[Data for analysis]

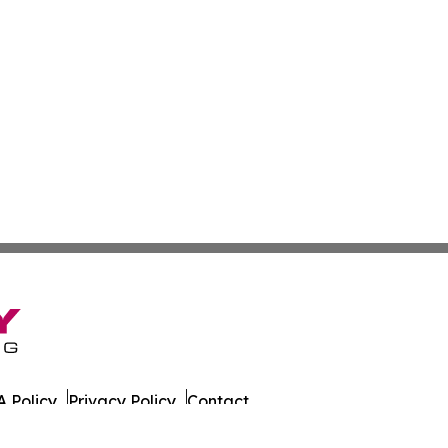
 Policy
Privacy Policy
Contact
azette. All Rights Reserved.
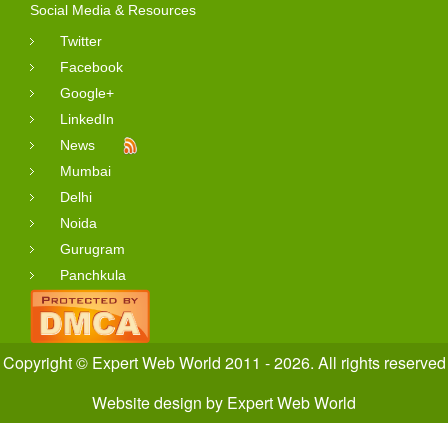
Social Media & Resources
Twitter
Facebook
Google+
LinkedIn
News
Mumbai
Delhi
Noida
Gurugram
Panchkula
Copyright © Expert Web World 2011 - 2026. All rights reserved
Website design
by
Expert Web World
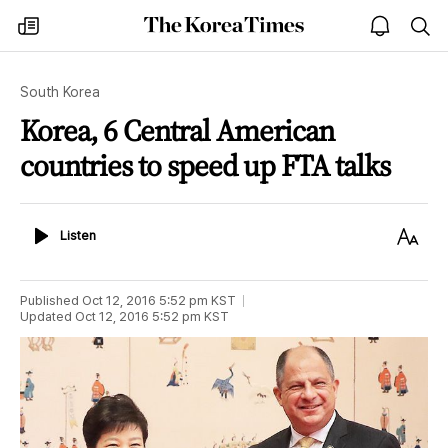
The
my
open
sea
Korea
times
notice
Times
South Korea
Korea, 6 Central American
countries to speed up FTA talks
Listen
Text
Listen
Size
Published
Oct 12, 2016 5:52 pm
KST
Updated
Oct 12, 2016 5:52 pm
KST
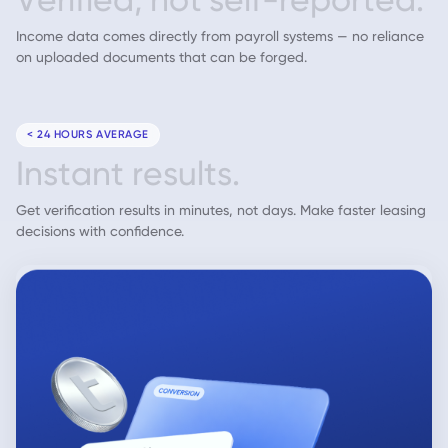
Income data comes directly from payroll systems — no reliance
on uploaded documents that can be forged.
< 24 HOURS AVERAGE
I
n
s
t
a
n
t
r
e
s
u
l
t
s
.
Get verification results in minutes, not days. Make faster leasing
decisions with confidence.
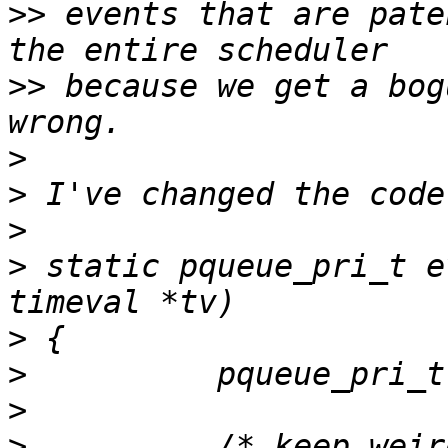
>>
 events that are pate
>>
 because we get a bog
>
>
>
>
 static pqueue_pri_t e
>
>
>
>
          /* keep weir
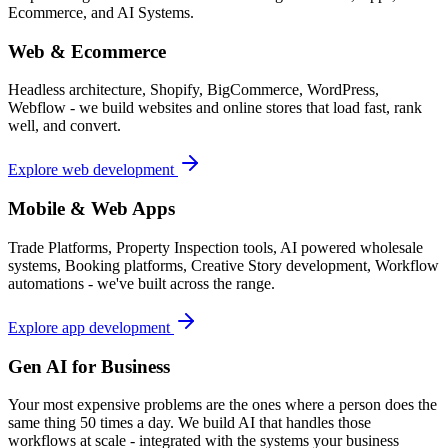
Ecommerce, and AI Systems.
Web & Ecommerce
Headless architecture, Shopify, BigCommerce, WordPress,
Webflow - we build websites and online stores that load fast, rank
well, and convert.
Explore web development
Mobile & Web Apps
Trade Platforms, Property Inspection tools, AI powered wholesale
systems, Booking platforms, Creative Story development, Workflow
automations - we've built across the range.
Explore app development
Gen AI for Business
Your most expensive problems are the ones where a person does the
same thing 50 times a day. We build AI that handles those
workflows at scale - integrated with the systems your business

[/Data for analysis]

• **What is expected**
Quote the records from the line with "Ecommerce, and AI Systems." to the line with "Gen AI for Business", reproducing each line character for character.

• **Written response**
Ecommerce, and AI Systems.
Web & Ecommerce
Headless architecture, Shopify, BigCommerce, WordPress,
Webflow - we build websites and online stores that load fast, rank
well, and convert.
Explore web development
Mobile & Web Apps
Trade Platforms, Property Inspection tools, AI powered wholesale
systems, Booking platforms, Creative Story development, Workflow
automations - we've built across the range.
Explore app development
Gen AI for Business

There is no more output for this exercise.